Assim os grupos que são forçados a se chocar contra a doutrina da Igreja entram num debate inflamados pelo sofrimento que essa mentalidade dogmática provoca. Não é para menos...
O problema é quando se rompe a barreira do protesto, do confronto, e se chega ao nível do insulto e da perda total de razão. Esse é o risco que se corre.

Hoje um grupo de feministas com o nome de “Marcha das Vadias” promoveu um espetáculo dantesco nas ruas do Rio de Janeiro (veja aqui), onde simulavam masturbação com símbolos sacros em via pública, sem contar que estavam praticamente nuas (alô, polícia?). Foi o suficiente para que os ânimos se inflamassem nas redes sociais. Não posso tirar a razão de quem se ofendeu, foi uma putaria sem tamanho, um desrespeito descomunal, que apenas causou escândalo e não chamou a atenção de absolutamente ninguém para as questões do machismo e do sexismo (em muito sustentados em ideologias religiosas). Prestou um desserviço para a causa da igualdade entre gêneros.

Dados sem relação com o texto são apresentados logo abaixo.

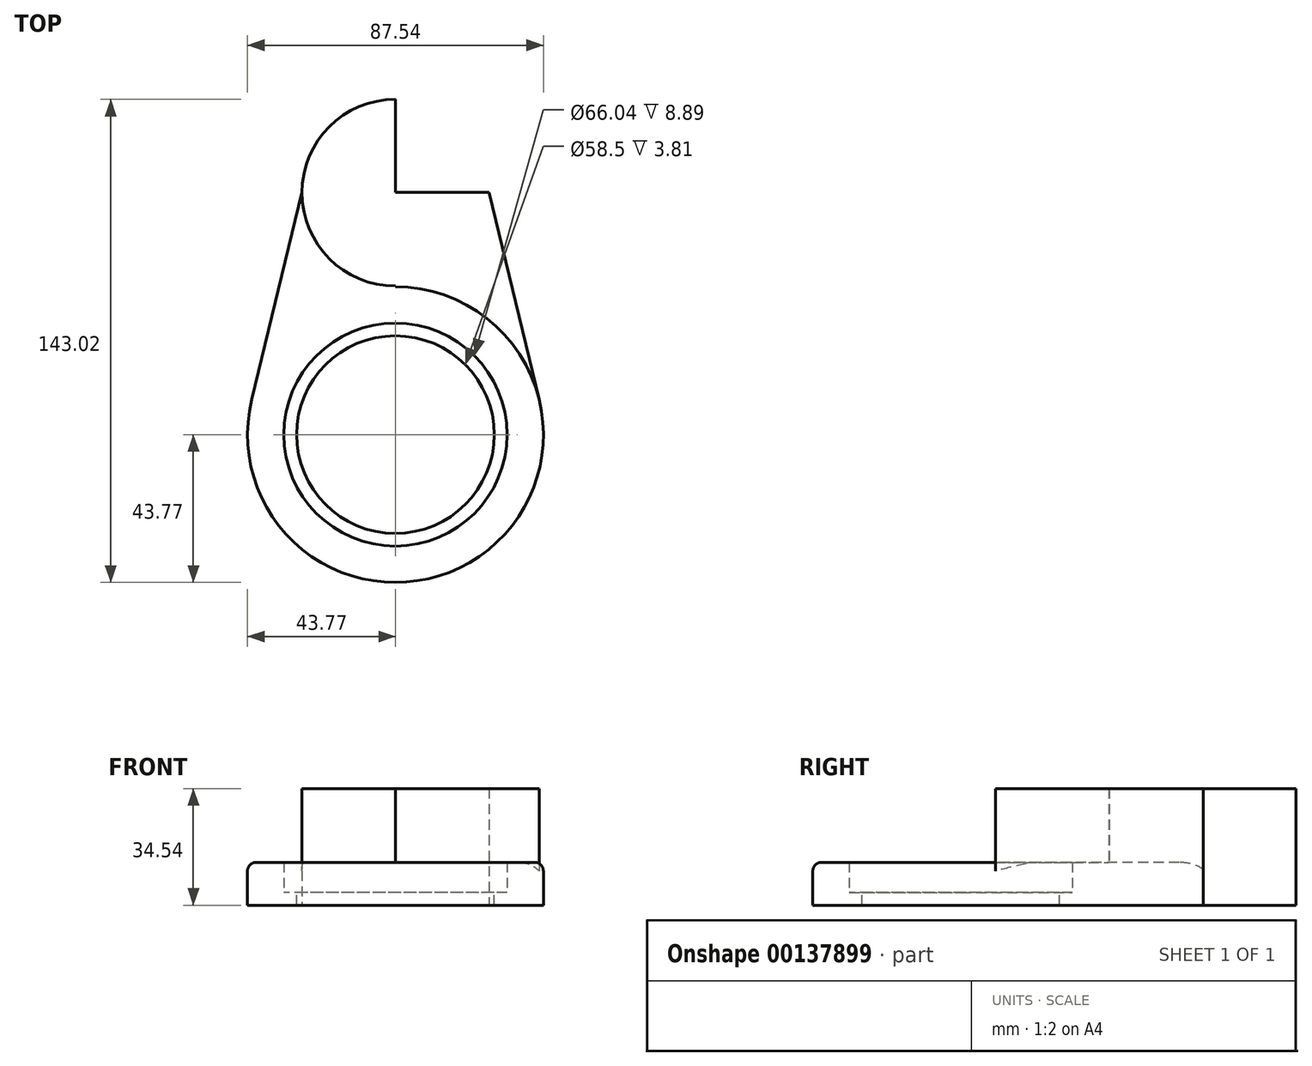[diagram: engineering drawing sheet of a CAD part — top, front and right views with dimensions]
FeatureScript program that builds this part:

Não se trata de desmerecer a causa, se trata de ter bom senso. Ao atacar o opositor promovendo escândalo se está apenas sendo idiota e não um militante. Se é ridículo um pastor chutando uma imagem de uma santa, se é ridículo perdoar pecados pelo twitter, é igualmente ridículo insultar a crença alheia esfregando crucifixos na vagina.
Aliás, mais do que ridículo isso é crime. 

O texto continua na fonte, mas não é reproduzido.